Sounds like a plug for Clean Energy Fuels, doesn’t it? (Well, it is. That’s what analysts do). But investment recommendations aside, Sreekumar is essentially correct in his assessment of LNG’s potential.

His enthusiasm, though, needs a bit of a reality check. Railroads don’t adopt new technologies overnight. The transition to diesel-electric locomotives, air brakes, automatic couplers, and roller bearings took years. And how long has the industry been working on some form of advanced train control? Thirty years?

You could point to a.c.-traction locomotives as a change that took place rapidly after the Burlington Northern, in 1993, after several months of revenue-service testing and cost-benefit analysis, acquired 350 SD70MACs from EMD. But there’s a big difference between transitioning to a different type of traction motor and transitioning to a different type of fuel, with all the associated equipment and infrastructure costs. Diesel-electric locomotives, their fueling stations, and their repair and maintenance facilities represent a huge sunk investment. LNG will require its own enormous investment.

The bottom line is just that—the bottom line. Unless they are legislated to do so (think PTC and EPA emissions regulations), the railroads aren’t going to make any radical technological changes unless there is at least a reasonable return on investment. That’s just good business.

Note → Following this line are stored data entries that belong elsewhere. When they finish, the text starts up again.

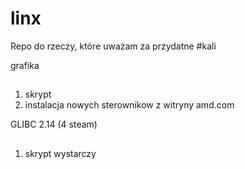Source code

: linx
====
Repo do rzeczy, które uważam za przydatne #kali

grafika
##
1. skrypt
2. instalacja nowych sterownikow z witryny amd.com

GLIBC 2.14 (4 steam)
##
1. skrypt wystarczy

A.c. traction was relatively easy—who could argue with three a.c. locomotives doing the work of what used to require five d.c. units?

It remains to be seen whether widespread deployment of LNG—beyond the specialized class-yard applications on captive switcher locomotives—makes good business sense.

Even Warren Buffett, who invests for long-term, stable growth (that’s why he bought BNSF), knows that.